Everyone has been all a-twitter about kale these days, and after some prompting by some friends I finally took the plunge and picked up some up. I was a little skeptical about kale because my only experience with it thus far was using it as a garnish for molded jello when I worked wait staff at an old folks home in Pennsylvania. Believe me, it took me several years to get over the trauma of that particular gig. Luckily for me now, I can see the benefits of this tough leafy green.
They don’t carry kale at my local grocery store so I headed out to the Whole Foods in Brentwood to find it. I never went to Whole Foods in NYC because the lines were always insane, and this was my first trip to Whole Foods here in St. Louis. Whoever came up with the idea for Whole Foods is a genius: beautifully presented food with a wide variety of products equals big bucks. The best part is that Whole Foods makes you feel like you are a good person for paying out the wazoo for food. Don’t get me wrong, I get it. The food is awesome and is probably worth the additional cost. I guess I’m just a bit too cynical to shop at Whole Foods without having an attitude about it. And frankly all I’m doing is whining because I’m certainly not going to stop shopping there. They have Neat! Organic! Stuff!
Anyways, I found and bought some green kale and some purple kale to make as a side dish for dinner. Raw kale is very similar to a rubber scrub brush – it feels completely tough and inedible.
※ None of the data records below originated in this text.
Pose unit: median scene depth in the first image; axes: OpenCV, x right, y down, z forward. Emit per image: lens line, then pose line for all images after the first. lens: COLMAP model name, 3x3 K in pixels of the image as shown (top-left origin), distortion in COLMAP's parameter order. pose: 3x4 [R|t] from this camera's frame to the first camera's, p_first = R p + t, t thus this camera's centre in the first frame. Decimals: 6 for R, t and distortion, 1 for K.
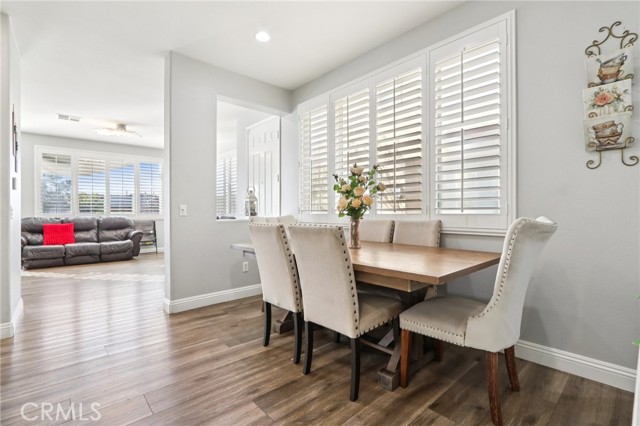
lens RADIAL K [[296.0, 0, 321.2], [0, 296.0, 214.6], [0, 0, 1]] dist [-0.016299, 0.002919]
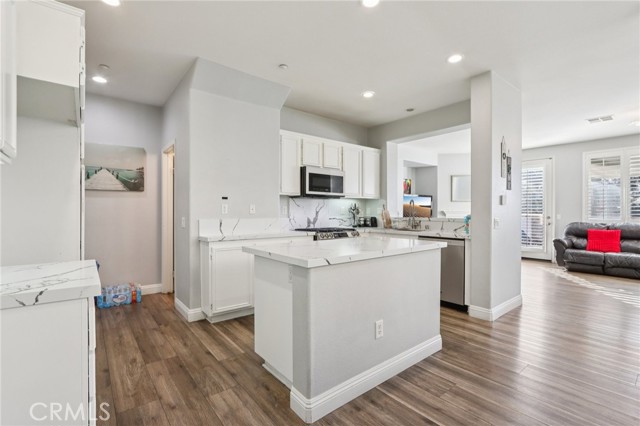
lens RADIAL K [[296.0, 0, 320.6], [0, 296.0, 212.1], [0, 0, 1]] dist [-0.016299, 0.002919]
pose [[-0.056583, 0.002101, -0.998396, 0.165376], [-0.005944, 0.999979, 0.002441, -0.035139], [0.998380, 0.006072, -0.056569, 0.200313]]
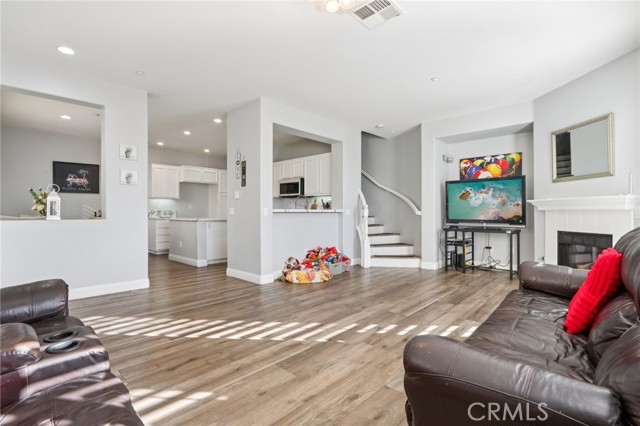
lens RADIAL K [[296.0, 0, 320.9], [0, 296.0, 211.9], [0, 0, 1]] dist [-0.016299, 0.002919]
pose [[-0.995683, 0.001964, -0.092803, -0.937092], [0.001283, 0.999972, 0.007387, -0.015895], [0.092815, 0.007236, -0.995657, 1.868154]]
Once you’ve cooked it though, this toughness translates into crisp freshness. I have to say, in general, I liked it a lot. I am often craving greens along with my dinner, but with all this cold weather, a lettuce salad doesn’t make me feel all warm inside. On the other hand, when I make something like sautéed spinach, it reduces down so much and I always feel like it just serves as vessel for the oil. Kale, on the other hand, is tough enough to maintain it’s color and shape. This crispness even when cooked makes it seem healthy, and apparently it is. The green kale was certainly prettier when cooked. The purple kale turned into kind of an ugly dark green when cooked rather than a vibrant purple like I hoped. Together they make for a nice contrast in presentation though, bright green and dark green together. I was unable to distinguish much of a taste difference between the two.
Based on the advise that I got on twitter, I gave it a rough chop (after realizing that I was too lazy to do a proper julienne), blanched it in boiling water for several minutes. I drained the kale and ran it under cold water, then stir-fried it with a little olive oil for a couple minutes more. I served it topped with sea salt along side an experimental beef and chorizo meatloaf. It was crunchy and delicious. There was some discussion on Twitter about kale being bitter, but I guess the blanching took care of that because I didn’t detect any bitterness at all. I’m going to add this to my side dish repertoire. I need to remember that I can make hot sides that are healthy. In addition to kale I’m also going to try to do more with broccoli, swiss chard and beet leaves (as suggested by @MoEats). If I eat more greens that means I can drink more whiskey, right?